La parentela estetica con Sean Baker – qui non a caso montatore e co-sceneggiatore - è evidente. Come in The Florida Project, il realismo con gli occhi dell’infanzia non addolcisce il mondo, lo riallinea. Il montaggio è lo strumento che percuote e aggiusta: scatti, tagli, micro-azioni che diventano esperienza sensoriale. Lo scatto di I-Jing verso la bancarella, il cuore che accelera, la faccia stravolta da quella rivelazione che la realtà può - e spesso è - un’altra cosa rispetto alla trasognata e ingenua visione dei bambini. E come in Tangerine, la città è organismo economico che macina vite ai margini: la madre Chu-Fen stringe i denti tra spese impreviste (il funerale del marito) e scadenze improrogabili (l’affitto del bancone di noodles); I-Ann diventa “betel nut beauty” (sono le giovani donne che, vestite in modo appariscente e seducente, vendono noci di betel da chioschi illuminati al neon lungo le strade) in un teatro al neon di desideri tristi e contratti impliciti. Rispetto a Baker, Tsou cerca meno attrito e trova più tenerezza osservativa. Il suo cinema non cerca la “grana” della sopravvivenza ma la luce nascosta dei legami.
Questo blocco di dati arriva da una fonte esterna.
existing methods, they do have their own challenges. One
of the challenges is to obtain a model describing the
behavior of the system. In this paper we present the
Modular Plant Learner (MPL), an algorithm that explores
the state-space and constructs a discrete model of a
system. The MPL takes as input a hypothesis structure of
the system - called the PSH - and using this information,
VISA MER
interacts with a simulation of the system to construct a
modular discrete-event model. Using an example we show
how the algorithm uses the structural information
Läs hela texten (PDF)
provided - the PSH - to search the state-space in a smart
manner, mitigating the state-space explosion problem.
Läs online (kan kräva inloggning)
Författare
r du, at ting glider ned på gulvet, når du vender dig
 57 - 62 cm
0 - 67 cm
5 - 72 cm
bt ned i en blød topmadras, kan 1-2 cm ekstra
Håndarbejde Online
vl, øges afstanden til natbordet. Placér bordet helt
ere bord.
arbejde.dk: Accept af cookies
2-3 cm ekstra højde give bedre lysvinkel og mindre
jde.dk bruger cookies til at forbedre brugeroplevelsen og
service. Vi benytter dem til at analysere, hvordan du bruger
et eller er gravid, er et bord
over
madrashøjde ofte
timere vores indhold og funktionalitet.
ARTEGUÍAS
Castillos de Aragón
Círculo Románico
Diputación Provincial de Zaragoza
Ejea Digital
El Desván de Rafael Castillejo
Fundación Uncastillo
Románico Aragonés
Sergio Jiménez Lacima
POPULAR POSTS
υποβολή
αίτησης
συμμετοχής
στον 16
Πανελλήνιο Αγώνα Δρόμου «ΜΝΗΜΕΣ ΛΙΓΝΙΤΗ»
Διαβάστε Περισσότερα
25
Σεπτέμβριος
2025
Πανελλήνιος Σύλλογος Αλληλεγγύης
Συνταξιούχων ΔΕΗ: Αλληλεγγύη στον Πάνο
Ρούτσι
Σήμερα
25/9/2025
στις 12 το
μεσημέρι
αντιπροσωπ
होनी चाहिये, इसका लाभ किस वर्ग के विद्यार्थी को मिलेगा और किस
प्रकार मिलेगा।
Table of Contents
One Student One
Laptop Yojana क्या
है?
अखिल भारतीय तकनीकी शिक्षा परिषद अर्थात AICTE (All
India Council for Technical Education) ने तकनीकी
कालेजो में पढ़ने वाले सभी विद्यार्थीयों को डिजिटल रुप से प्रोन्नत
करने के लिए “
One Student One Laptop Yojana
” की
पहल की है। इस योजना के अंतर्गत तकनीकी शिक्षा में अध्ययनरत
Senza rinunciare ad affondare il bisturi: l’umanità dei vicini di banco fa da contraltare alla falsa coscienza dei familiari stretti, dove affetto, debito e rancore si barattano a tasso variabile. L’affresco sociale è in miniatura ma netto: tre generazioni - nonna, madre, figlie - che contrattano capitale emotivo ed economico passando di mano.
Fino al gran finale, quando nascosto e apparente confliggono nella più classica reunion familiare (la festa per i 60 anni della matriarca) e tutto deflagra nel visibile, irresistibile momento da Segreti e bugie, con picchi di umorismo e di ferocia. Il melodramma arriva e squassa l’equilibrio in una delle scene-madri più belle dell’anno. I fili si annodano: protezione e colpa, denaro e fragilità, affetto e rancore. Tsou non ama il virtuosismo, segue le traiettorie del modo che qui e ora accede al visibile, lasciando emergere il non detto nello spazio tra i corpi. Il teatro è sociale, il cuore in camera.


Resta da dire ancora della voracità delle immagini- grandangoli che “divorano” il notturno di Taipei, l’iPhone non più strumento di rottura, ma parte integrante della sintassi visiva del nuovo realismo urbano - e una fiducia rara nell’ironia come anticorpo. Se qualcosa scricchiola è il tempo, non lo sguardo. Le rivelazioni si condensano troppo, le conseguenze non hanno il tempo di respirare. Lo sguardo però è chiarissimo: dignità dei margini, infanzia come misura del mondo, città come specchio incrinato in cui, a lampi, l’amore ritrova profilo. Tsou non imita Baker: dialoga con lui da pari, anche inscrittura. E la città risponde.